Our lifeline came in a monthly care package of graphic novels from my parents
Washington
When my eldest son was a toddler, he constantly propositioned people with his favourite phrase: “Book-on-a-couch?” He was so passionate about books that when his injured grandmother had to babysit him for an entire work day, she spent eight hours reading him one book-on-a-couch after another. The kid was in heaven.
Now almost 10, Liam still craves good stories, as does his younger brother, Reid. We make regular family trips to our small-town Maine library, often coming home with a haul that overflows two tote bags. We appreciate moderation in other realms, but when it comes to books, we indulge.

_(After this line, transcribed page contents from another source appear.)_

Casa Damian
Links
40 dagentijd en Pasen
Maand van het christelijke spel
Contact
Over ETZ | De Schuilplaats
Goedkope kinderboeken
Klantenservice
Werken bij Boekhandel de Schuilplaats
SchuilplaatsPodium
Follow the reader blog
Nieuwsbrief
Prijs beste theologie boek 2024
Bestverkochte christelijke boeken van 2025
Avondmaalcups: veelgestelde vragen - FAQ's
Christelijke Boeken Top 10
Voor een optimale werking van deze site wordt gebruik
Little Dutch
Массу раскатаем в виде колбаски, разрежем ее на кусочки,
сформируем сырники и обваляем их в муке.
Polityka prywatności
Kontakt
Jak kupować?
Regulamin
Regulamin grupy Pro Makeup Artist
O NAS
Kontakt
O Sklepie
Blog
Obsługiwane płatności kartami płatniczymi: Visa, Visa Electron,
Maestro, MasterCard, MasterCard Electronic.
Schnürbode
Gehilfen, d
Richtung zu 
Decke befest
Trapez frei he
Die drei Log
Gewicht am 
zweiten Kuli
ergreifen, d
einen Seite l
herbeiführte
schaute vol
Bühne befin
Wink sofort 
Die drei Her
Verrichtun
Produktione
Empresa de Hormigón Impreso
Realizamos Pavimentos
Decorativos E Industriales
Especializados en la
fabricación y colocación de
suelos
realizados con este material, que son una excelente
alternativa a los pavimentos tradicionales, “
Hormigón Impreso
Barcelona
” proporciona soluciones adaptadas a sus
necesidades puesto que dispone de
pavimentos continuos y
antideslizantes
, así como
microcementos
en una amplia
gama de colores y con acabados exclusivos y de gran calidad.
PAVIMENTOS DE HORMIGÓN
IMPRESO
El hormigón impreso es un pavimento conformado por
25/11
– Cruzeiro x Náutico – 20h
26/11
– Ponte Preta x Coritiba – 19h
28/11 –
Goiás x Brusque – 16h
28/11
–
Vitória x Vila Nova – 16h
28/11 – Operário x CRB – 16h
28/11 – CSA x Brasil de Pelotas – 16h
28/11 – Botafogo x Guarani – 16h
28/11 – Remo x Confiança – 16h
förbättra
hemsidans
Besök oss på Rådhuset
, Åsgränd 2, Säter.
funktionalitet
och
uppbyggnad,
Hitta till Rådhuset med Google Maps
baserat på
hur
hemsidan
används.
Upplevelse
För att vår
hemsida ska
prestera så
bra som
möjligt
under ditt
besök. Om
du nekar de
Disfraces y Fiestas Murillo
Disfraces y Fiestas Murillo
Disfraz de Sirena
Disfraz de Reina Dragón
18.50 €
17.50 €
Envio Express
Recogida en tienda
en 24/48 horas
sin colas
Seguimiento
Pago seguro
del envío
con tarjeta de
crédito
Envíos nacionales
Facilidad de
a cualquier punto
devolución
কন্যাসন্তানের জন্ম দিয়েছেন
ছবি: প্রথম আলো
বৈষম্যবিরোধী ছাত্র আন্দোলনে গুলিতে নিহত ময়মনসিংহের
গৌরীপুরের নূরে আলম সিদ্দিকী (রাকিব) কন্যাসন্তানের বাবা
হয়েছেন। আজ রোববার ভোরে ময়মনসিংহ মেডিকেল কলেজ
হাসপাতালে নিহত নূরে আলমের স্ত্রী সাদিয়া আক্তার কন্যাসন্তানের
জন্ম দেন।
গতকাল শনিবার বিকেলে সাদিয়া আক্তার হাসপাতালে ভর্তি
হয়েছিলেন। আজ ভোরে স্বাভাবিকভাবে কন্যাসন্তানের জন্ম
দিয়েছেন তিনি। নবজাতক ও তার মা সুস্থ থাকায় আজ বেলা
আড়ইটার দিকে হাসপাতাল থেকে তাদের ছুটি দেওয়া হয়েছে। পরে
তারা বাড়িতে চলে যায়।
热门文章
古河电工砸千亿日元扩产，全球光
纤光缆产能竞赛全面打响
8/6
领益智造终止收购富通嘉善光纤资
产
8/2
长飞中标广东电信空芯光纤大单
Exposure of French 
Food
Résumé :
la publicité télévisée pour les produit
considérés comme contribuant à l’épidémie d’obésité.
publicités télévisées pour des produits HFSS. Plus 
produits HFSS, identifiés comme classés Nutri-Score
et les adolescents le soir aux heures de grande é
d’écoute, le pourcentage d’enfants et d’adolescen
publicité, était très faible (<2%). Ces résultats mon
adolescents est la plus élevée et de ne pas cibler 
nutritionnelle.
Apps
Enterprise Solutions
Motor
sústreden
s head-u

So when we decided to spend an academic year in Central America, my biggest worry wasn’t Zika or typhoid, but a dearth of picture books. We limited ourselves to a single duffel bag of possessions per person, for the year. Liam could get by with digital novels, but Reid, 6, was just on the cusp of learning to read. It seemed to me we had a choice. We could forgo binoculars, rain jackets and hiking shoes to fill one of our four bags with a scant 40 picture books to be reread dozens of times throughout the year, or we could force Reid to go cold turkey on books.
Feeling like a bad parent, I chose the latter.
Last August, we settled into our home in Monteverde, a small village on the Continental Divide in Costa Rica. Unlike most towns there, the village does have a library. It’s never locked, allowing for 24-hour, self-service checkout. There are more than 20,000 books. There is just one disappointment: The picture books. The yellow spine of a dog-eared 1969 edition of Curious George Rides a Bike, originally donated to a school in Colorado, is the sort of book that stands out.
For a while, Reid got by on the materials his teacher sent home to practice reading — three easy-reader books per week, including two in Spanish and one in English. But these simple storylines were no substitute for our many favourites at home, such as Harry and Horsie, The Chicken-Chasing Queen of Lamar County or the zany, numerically-themed tale of Zero the Hero.
Our lifeline came in a monthly care package of graphic novels from my parents. Words per pound, graphic novels pack a punch, while also providing the kids with the illustrations they craved. Often exhausted at the end of the school day, Liam and Reid happily escaped into their graphic novels. They devoured Red’s Planet, featuring a kid who travels to a stunning planet and becomes a high-top-wearing alien; Mighty Jack, set in a magical — and sometimes hostile — garden; and Hilda and the Midnight Giant, depicting a spunky protagonist in a Scandinavian wonderland. These characters’ attempts to make sense of their awesome and sometimes frustratingly unfamiliar surroundings were cathartic as my kids navigated new norms around language, bullying and friendship.
Their favourite books depicted the seemingly bipolar drives of young children: Wanting to throw on a cape — or to grab a gun, frankly, regardless of their parents’ pacifist proclivities — to take on the bad guys, or their need to cuddle and coo over a fluffy, big-eyed stuffed animal. As we prepared to return to Maine, I wistfully eyed our prized collection of graphic novels, which we donated to the Monteverde library. I’ll miss our family knowing a set of books so well that each character and illustration is a shared reference.